За несколько минут до двенадцати большая коробка хлеба выталкивается за дверь, и ровно в час дородный, круглолицый немец занимает свое место рядом с ней и кричит: «Готово!» Вся очередь сразу, как хорошо обученная рота регулярных войск, движется быстро, в хорошем маршевом темпе, по диагонали через тротуар к внутреннему краю и толкается, только с шумом топающих ног, мимо коробки. Каждый человек тянется за буханкой и, разрывая очередь, бродит сам по себе. Большинство из них даже не смотрят на свой хлеб, а кладут его безразлично под свои пальто или в свои карманы. Они отправляются бог знает куда — в ночлежки, парковые скамейки (если это лето), зальные спальни, возможно, хотя в большинстве случаев сомнительно, что они владеют одной, или в благотворительные миссии бедных. Это маленькая вещь, чтобы получить, буханка сухого хлеба, но от трехсот до четырехсот мужчин будут собираться каждую ночь из года в год, чтобы получить ее, и поэтому она имеет свое значение.

То, против чего я протестую, — это то, что она продолжается. Было бы так легко, как мне кажется, в мире даже умеренной организации сделать что-то, что положило бы конец зрелищу такого рода раз и навсегда, если бы это был не более чем закон об уничтожении неэффективных. Я говорю это не из жестокости, а более конкретно с намерением пробудить мысль. Есть так много дел. В Америке дороги нации даже не начали строиться. На огромных просторах территории мира земля не возделывается. Нет и десятой части того, что рядовые могли бы на самом деле использовать. Большинство из нас напряженно нуждаются в чем-то.
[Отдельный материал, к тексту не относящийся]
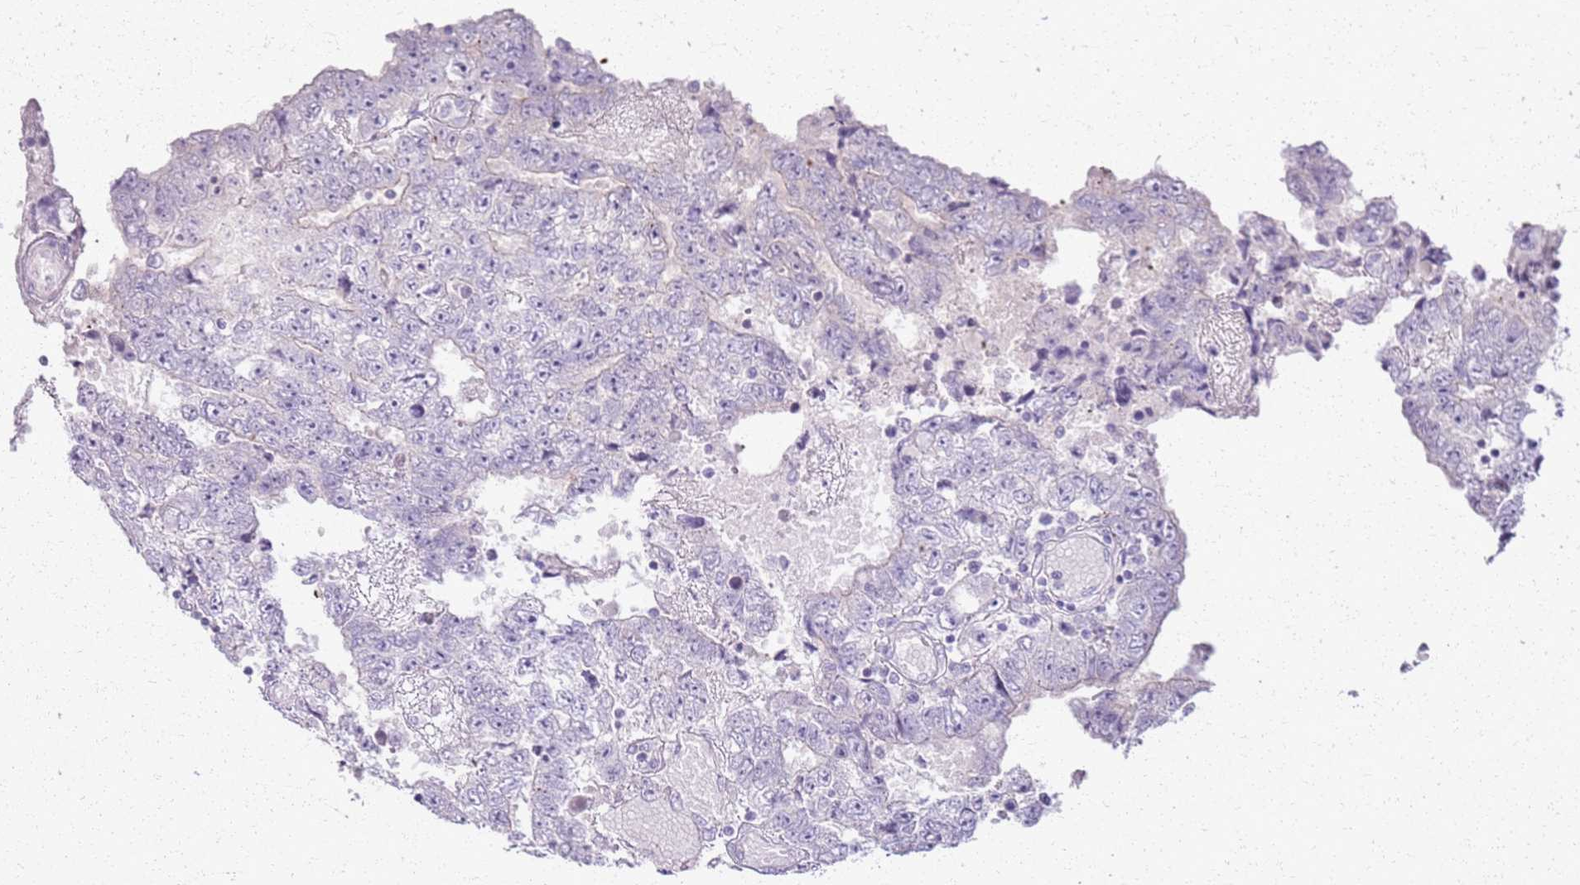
{"staining": {"intensity": "negative", "quantity": "none", "location": "none"}, "tissue": "testis cancer", "cell_type": "Tumor cells", "image_type": "cancer", "snomed": [{"axis": "morphology", "description": "Carcinoma, Embryonal, NOS"}, {"axis": "topography", "description": "Testis"}], "caption": "A histopathology image of human testis cancer is negative for staining in tumor cells.", "gene": "CSRP3", "patient": {"sex": "male", "age": 25}}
Правило, которое вызвало бы арест человека в этой ситуации, было бы милосердным. Система принудительного труда, которая включала бы регулирование часов, медицинское лечение, восстановление здоровья, восстановление мужества, вскоре положила бы конец человеку, который «вниз и наружу». Он, конечно, был бы вниз и наружу в той степени, в которой он попал в когти этой машины, но он был бы, по крайней мере, на колесе, которое могло бы вернуть его или уничтожить его полностью. Бесполезно говорить, что жизнь не может ничего сделать для неэффективных. Она может. Она делает. И случайное должно, и в основном делает, уступить место хорошо организованному. И раненому человеку не нужно позволять истечь кровью до смерти. Если человек ранен случайно, больничная машина приезжает быстро. Если он сломлен духом, безденежен, напуган, ничего не делается. Тем не менее, он гораздо больше нуждается в больничной машине, чем другой. Лечение должно быть другим, вот и все.

НАШ КРАСНЫЙ УБИЙЦ

Если вы хотите увидеть пример закона жизни, выживание одного через неудачу и смерть другого, идите однажды в любую из великих боен, которые сегодня на Ист-Ривер, или в Джерси-Сити, или в другом месте возле великого мегаполиса принимают и убивают ежегодно тысячи и сотни тысяч животных, которые составляют часть мясного снабжения города. И там будьте уверены и увидьте, также, индивидуума, который, как ваш агент и мой, косвенно ответственен за ужасную бойню. Вы найдете его в темной, красной яме, покрытой кровью, стоящей в море крови, в то время как час за часом и день за днем проходит перед ним очередь кричащих животных, повешенных за одну ногу, головой вниз, и катящихся неуклонно вдоль рельса, который наклонен, чтобы получить выгоду от гравитации, в то время как он, нож в руке, тычет неутомимо в их горла, задача перерезания их горл так, чтобы они могли умереть от кровотечения и истощения, став утомительным и обычным трудом, тем, который он едва замечает вообще. Он кроваво-красный убийца, этот индивидуум, мясник по профессии, большой, жилистый, мускулистый, но одетый с головы до ног в брезентовое пальто и кепку, которые от долгого забрызгивания кровью животных, которых он убил, стали этим темным красным. День за днем и месяц за месяцем здесь вы можете видеть его — вашего агента и моего — великий мир, идущий своим путем, задача уничтожения жизни никогда не становящаяся менее трудной, очередь животных никогда не становящаяся менее тонкой.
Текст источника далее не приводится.